Никита вскочил из постели и заплясал на теплом полу:
- Рождественские каникулы!-Он совсем забыл, что с сегодняшнего дня начинаются счастливые и долгие две недели. Приплясывая перед Аркадием Ивановичем, Никита забыл и другое: именно - свой сон, вазочку на часах и голос, шепнувший на ухо: "Возьми то, что там лежит".
СТАРЫЙ ДОМ
На Никиту свалилось четырнадцать его собственных дней,- делай, что хочешь. Стало даже скучно немного.
За утренним чаем он устроил из чая, молока, хлеба и варенья тюрю и так наелся, что пришлось некоторое время посидеть молча. Глядя на свое отражение в самоваре, он долго удивлялся, какое у него длинное, во весь самовар, уродское лицо. Потом он стал думать, что если взять чайную ложку и сломать, то из одной части выйдет лодочка, а из другой можно сделать ковырялку,- что-нибудь ковырять.
Матушка, наконец, сказала: "Пошел бы ты гулять, Никита, в самом деле".
Никита не спеша оделся и, ведя вдоль штукатуренной стены пальцем, пошел по длинному коридору, где тепло и уютно пахло печами.
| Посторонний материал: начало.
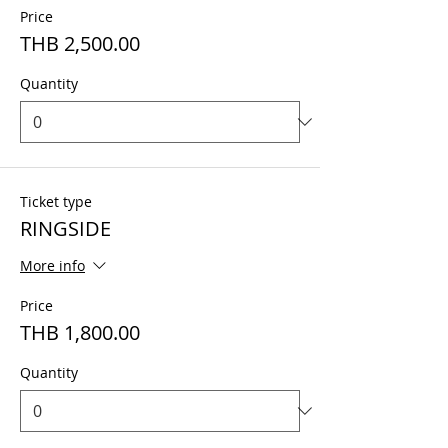
Price
THB 2,500.00
Quantity
Ticket type
RINGSIDE
More info
Price
THB 1,800.00
Quantity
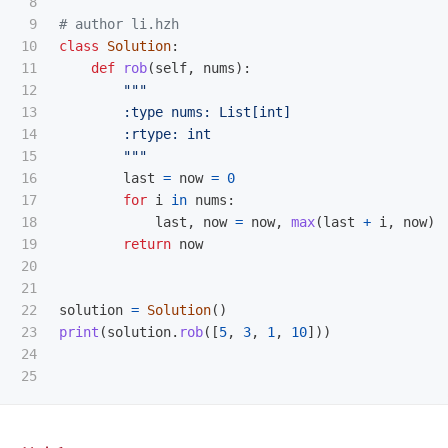
8

9

10

class
Solution
:
11

def
rob
(
self
,
nums
):
12

"""
13

        :type nums: List[int]

14

        :rtype: int

15

"""
16

last
=
now
=
0
17

for
i
in
nums
:
18

last
,
now
=
now
,
max
(
last
+
i
,
now
)
19

return
now
20

21

22

solution
=
Solution
()
23

print
(
solution
.
rob
([
5
,
3
,
1
,
10
]))
24
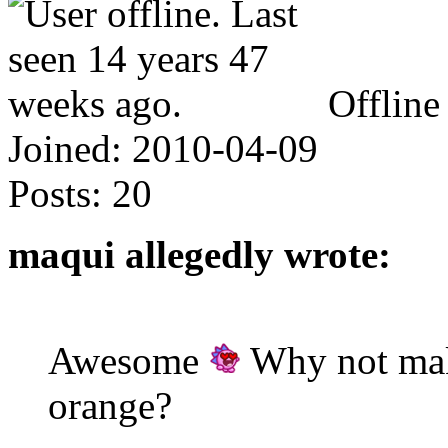
Offline
Joined:
2010-04-09
Posts:
20
maqui allegedly wrote:
Awesome
Why not make
orange?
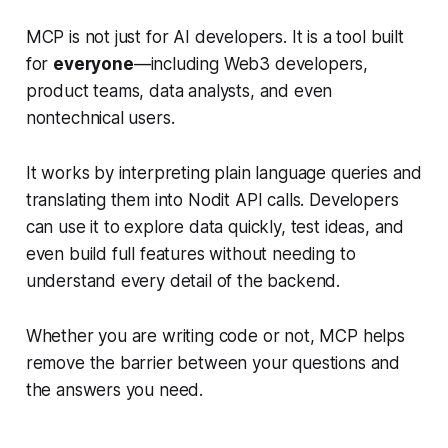
MCP is not just for AI developers. It is a tool built
for
everyone
—including Web3 developers,
product teams, data analysts, and even
nontechnical users.
It works by interpreting plain language queries and
translating them into Nodit API calls. Developers
can use it to explore data quickly, test ideas, and
even build full features without needing to
understand every detail of the backend.
Whether you are writing code or not, MCP helps
remove the barrier between your questions and
the answers you need.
Налево от этого коридора, на южной стороне дома, были расположены зимние комнаты, натопленные и жилые. Направо, с северной стороны, было пять летних, наполовину пустых комнат, с залом посредине. Здесь огромные изразцовые печи протапливались только раз в неделю, хрустальные люстры висели, окутанные марлей, на полу в зале лежала куча яблок,- гниловатый сладкий запах их наполнял всю летнюю половину.
Никита с трудом приоткрыл дубовую двустворчатую дверь и на цыпочках пошел по пустым комнатам. Сквозь полукруглые окна был виден сад, заваленный снегом. Деревья стояли неподвижно, опустив белые ветви, заросли сирени с двух сторон балконной лестницы пригнулись под снегом. На поляне синели заячьи следы. У самого окна на ветке сидела черная головастая ворона, похожая на черта. Никита постучал пальцем в стекло, ворона шарахнулась боком и полетела, сбивая крыльями снег с ветвей.
Никита дошел до крайней угловой комнаты. Здесь вдоль стен стояли покрытые пылью шкафы, сквозь их стекла поблескивали переплеты старинных книг. Над изразцовым очагом висел портрет дамы удивительной красоты. Она была в черной бархатной амазонке и рукою в перчатке с раструбом держала хлыст. Казалось, она шла и обернулась и глядит на Никиту с лукавой улыбкой пристальными длинными глазами.